JPMorgan is expanding its blockchain push with a tokenized money-market fund on Ethereum
The fund is seeded at $100 million and requires a minimum investment of $1 million. Tokenized money-market funds offer fast settlement, continuous trading and onchain ownership visibility. The tokenized money-market sector has grown to $9 billion in the past year.
JPMorgan Chase is preparing to deepen blockchain-based finance through a tokenized money-market fund on Ethereum, according to a Wall Street Journal report published on Monday.
The bank hasn't formally announced the product, but the report suggests that JPMorgan is moving closer to offering onchain versions of traditional money management tools as institutional demand grows.
The reported initiative comes as large investors look for ways to efficiently deploy idle cash while maintaining regulatory compliance.
With nearly $4 trillion in assets under management, JPMorgan's report highlights how tokens are moving from test pilots to investment products.
The proposed fund will tap into the fast-growing digital finance segment, where money-market products are seen as a bridge between traditional markets and blockchain infrastructure.
Tokenized money-market fund release
The fund, known as My OnChain Net Yield Fund, or MONY, has raised $100 million from JPMorgan's asset management division, according to the Wall Street Journal.
Although no official confirmation has been given by the bank, the product is expected to open to foreign and qualified investors this week.
The minimum investment is set at $1 million, which focuses the fund on institutional participation rather than retail investors.
MONY is designed to work alongside conventional money market funds, holding short-term debt instruments and paying interest on a daily basis.
Investors can redeem their shares in cash or through Circle's USDC stablecoin, which features a stablecoin that controls institutional settlement and liquidity management.
Why Ethereum and tokenization matter
JPMorgan reportedly built the fund on Kinexys Digital Assets, an in-house token platform, with Ethereum chosen as the underlying blockchain, the Wall Street Journal reported.
Tokenized currencies record ownership onchain, allowing for instant settlement, real-time visibility, and continuous trading beyond normal market hours.
These features are drawing attention from asset managers, businesses and treasury desks seeking operational efficiency while continuing to rely on low-risk devices.

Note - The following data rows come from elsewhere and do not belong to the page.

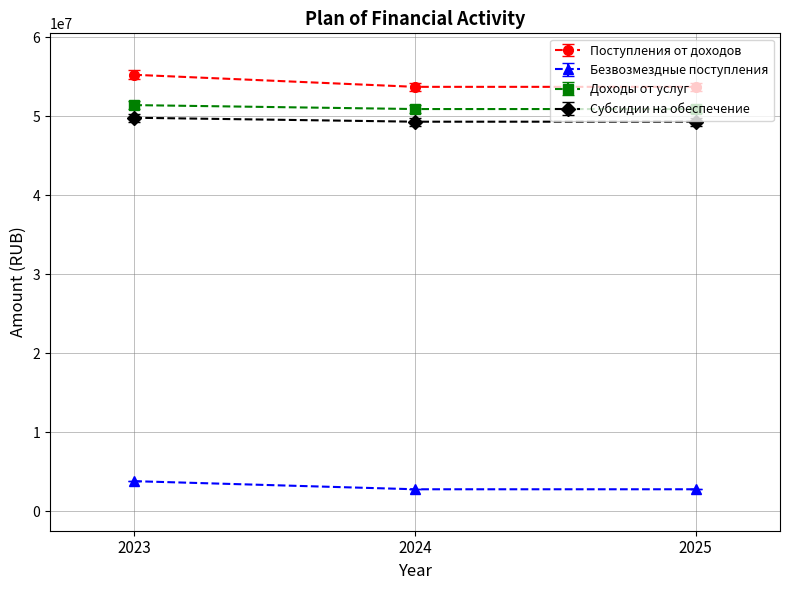

What is the spread (max minus min) of values at 2023?

51391570.0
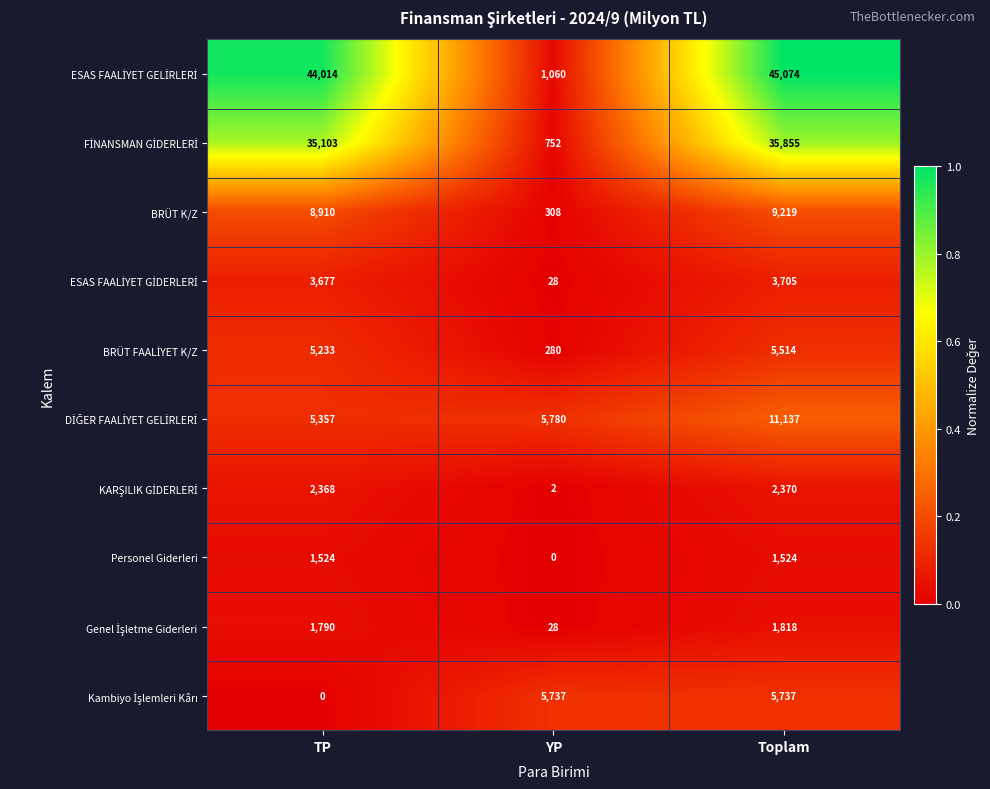

What is the sum of the BRÜT K/Z values at YP and TP?

9218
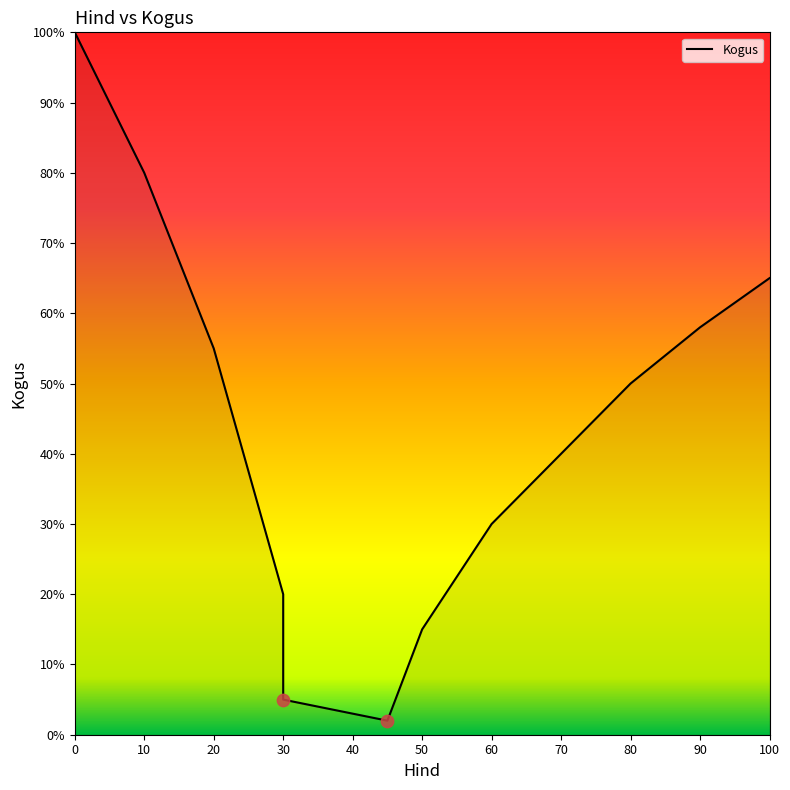

Which has a higher value, 20 or 70?

20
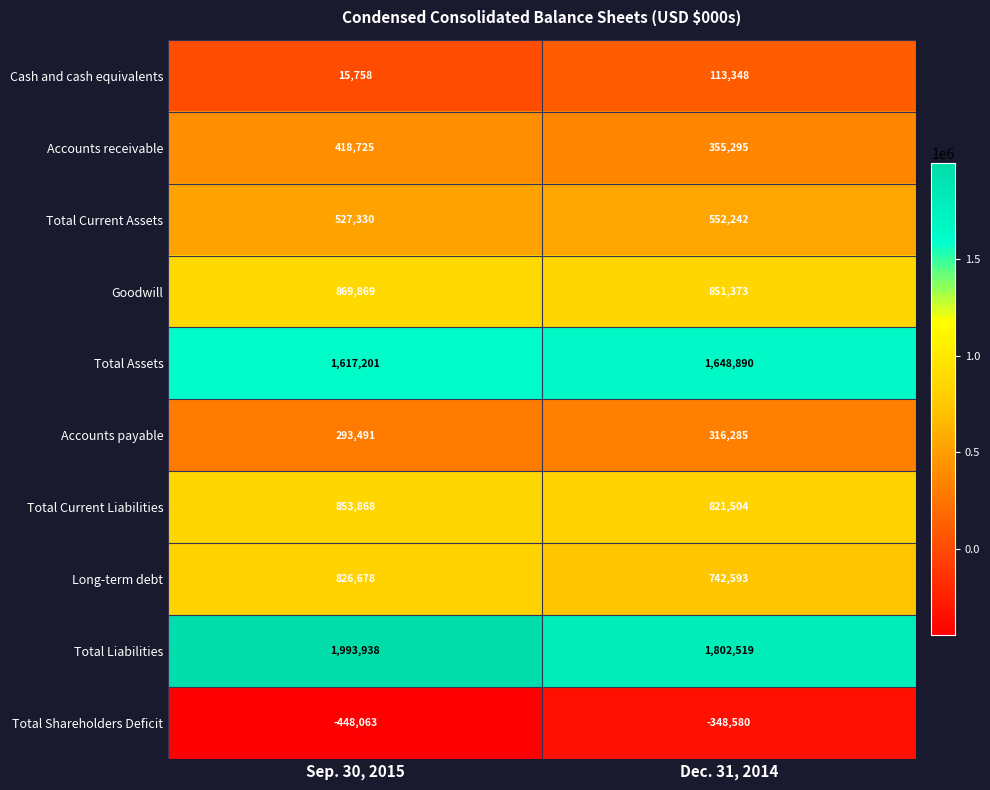

What is the difference between the highest and lowest values at Dec. 31, 2014?

2151099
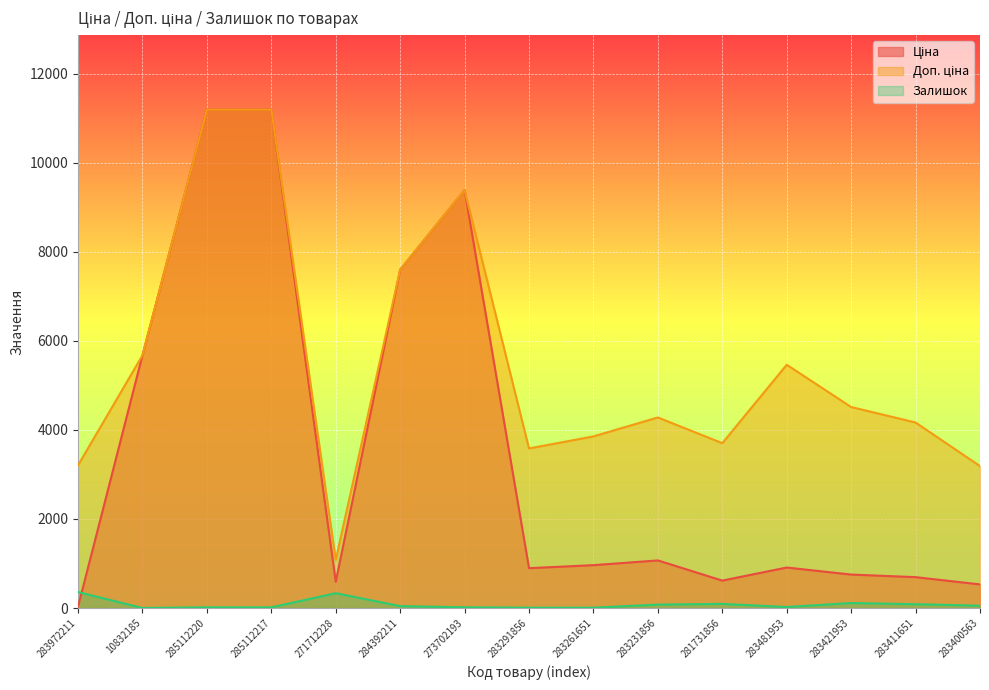

How many interior local peaks does the Ціна series have?

3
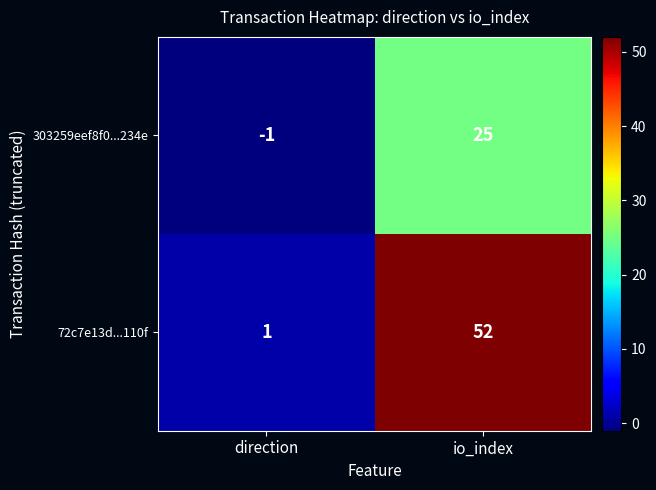

At how many categories does at least one series exceed 24?

1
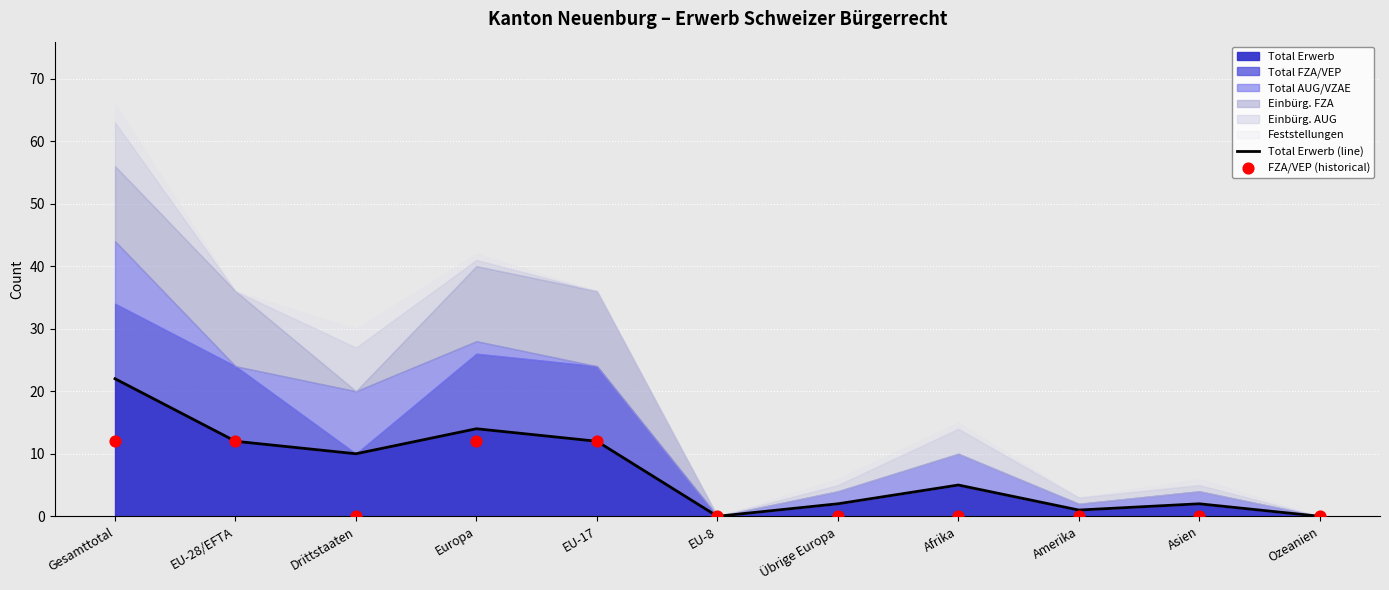

The value of Total Erwerb at Übrige Europa is 2. True or false?

True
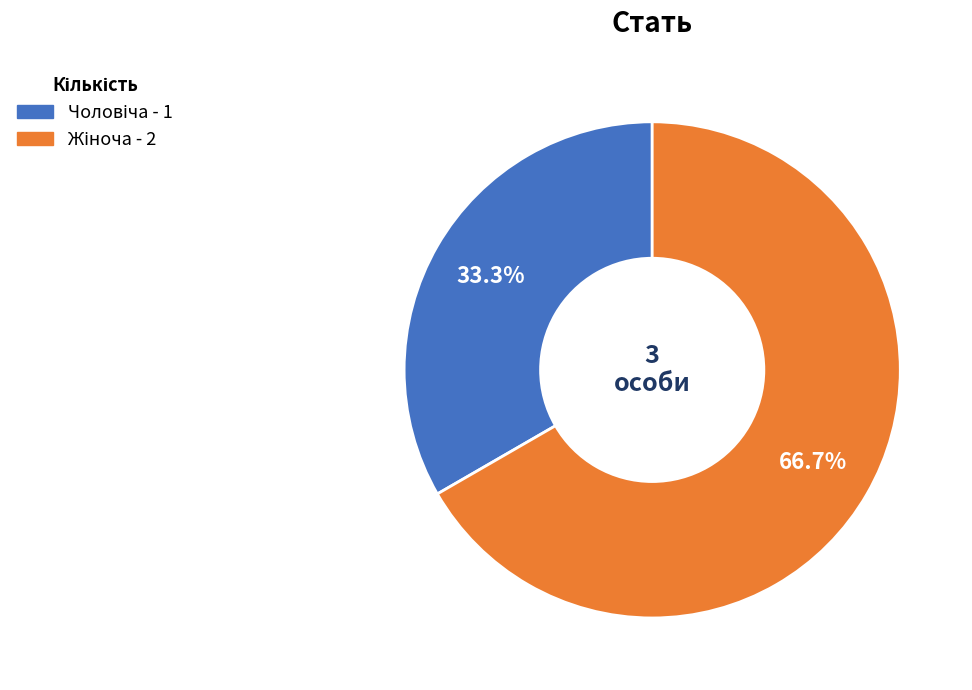

To the nearest percent, what is the average slice percentage?

50%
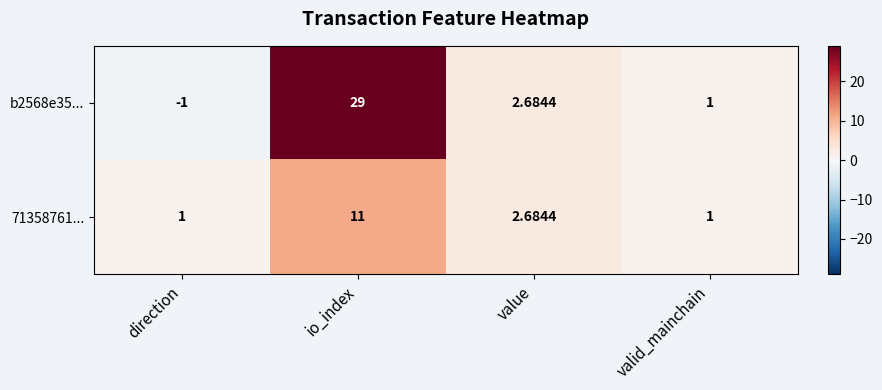

Where does the b2568e35... series first go above 2?

io_index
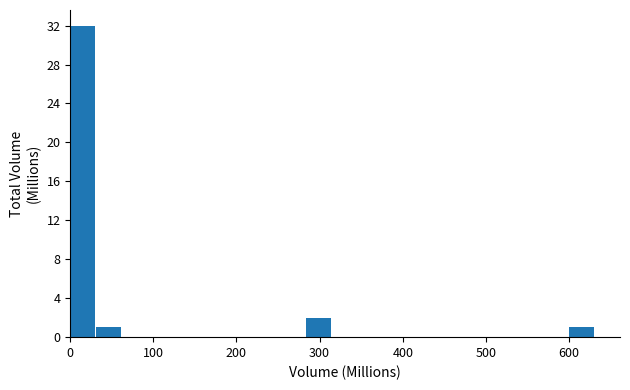

Read against the x-axis, roughly where is the centre of the tallest bar?

10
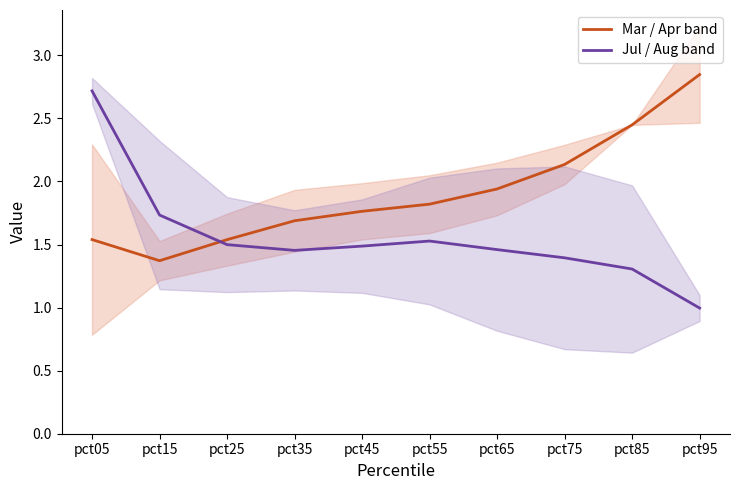

True or false: Mar / Apr band and Jul / Aug band intersect in this chart.

True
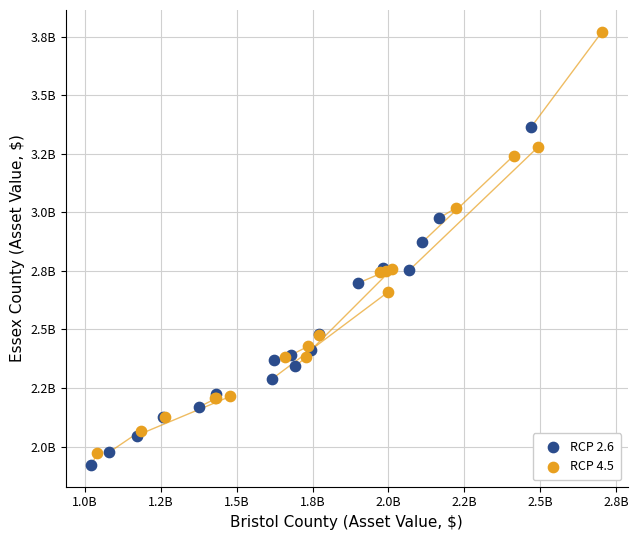

Which series has the widest spread of Y values?

RCP 4.5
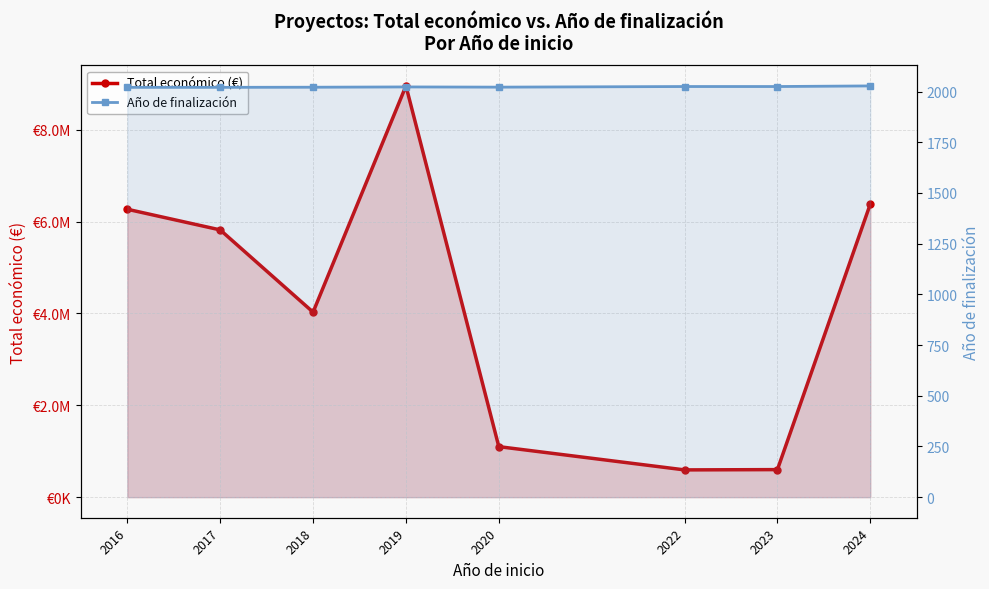

How many interior local peaks does the Año de finalización series have?

1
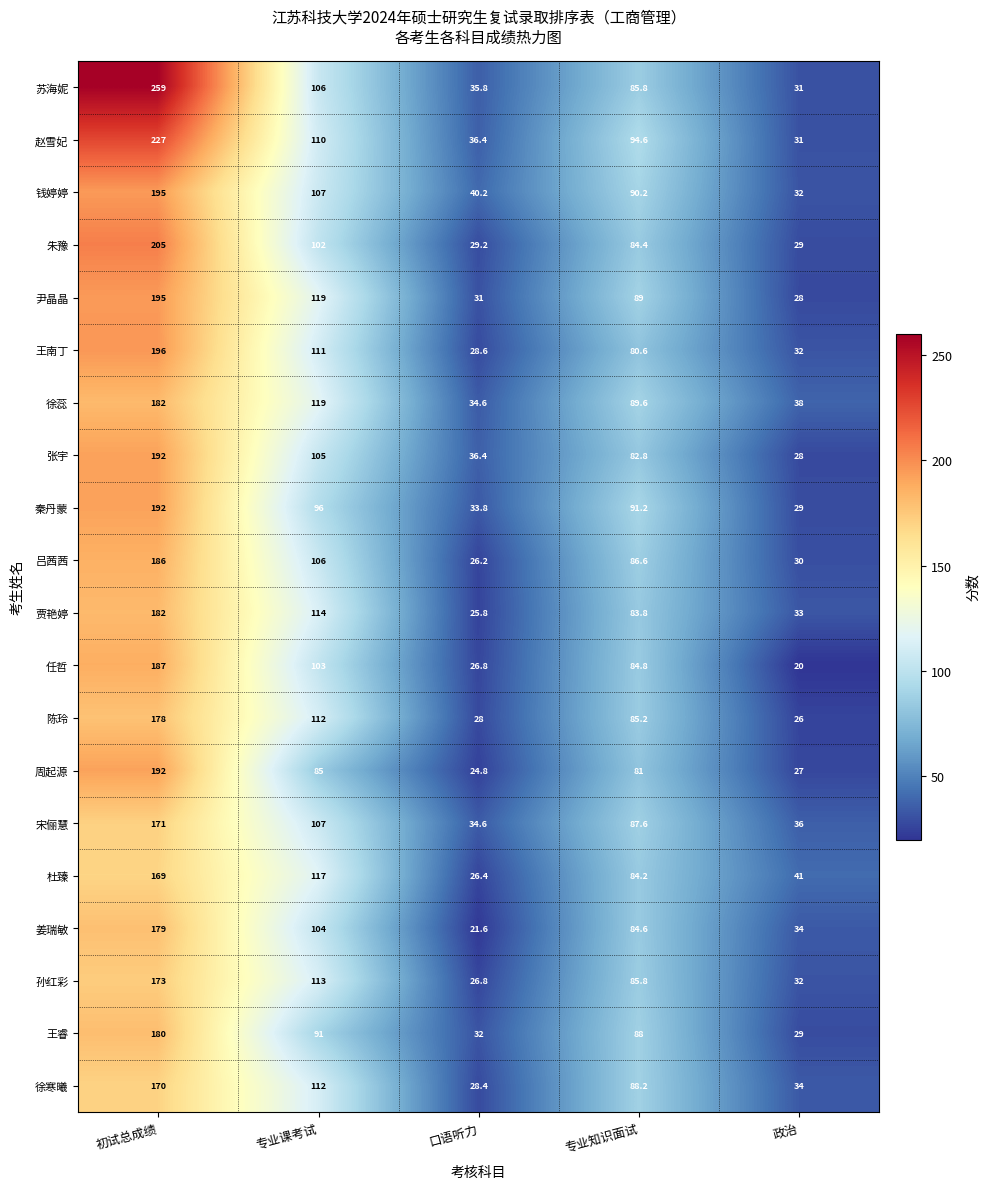

Where does the 赵雪妃 series first go above 94?

初试总成绩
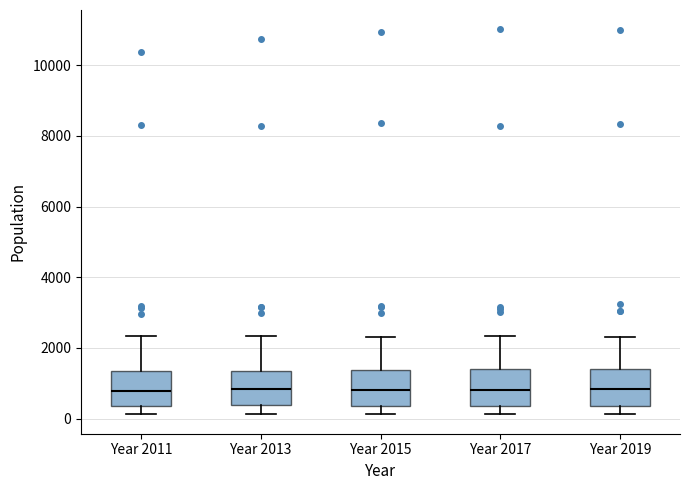

Where does the lower whisker of the box for Year 2015 end on the y-axis? The values are not printed on the chart, so give them approximately, as read against the axis.

200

Tokenized money-market funds are increasingly used as reserve assets and collateral for trading and asset management in the decentralized financial ecosystem.
Competition between financial giants
JPMorgan's reports rank it with other large financial institutions that have launched money market products.
Franklin Templeton introduced the BENJI Fund in 2021, becoming one of the first traditional asset managers to adopt a blockchain-based fund infrastructure.
Blackrock It followed in 2024 with the BUIDL Fund, a tokenization specialist in securities, which has since attracted nearly $2 billion in assets, according to data from RWA.xyz.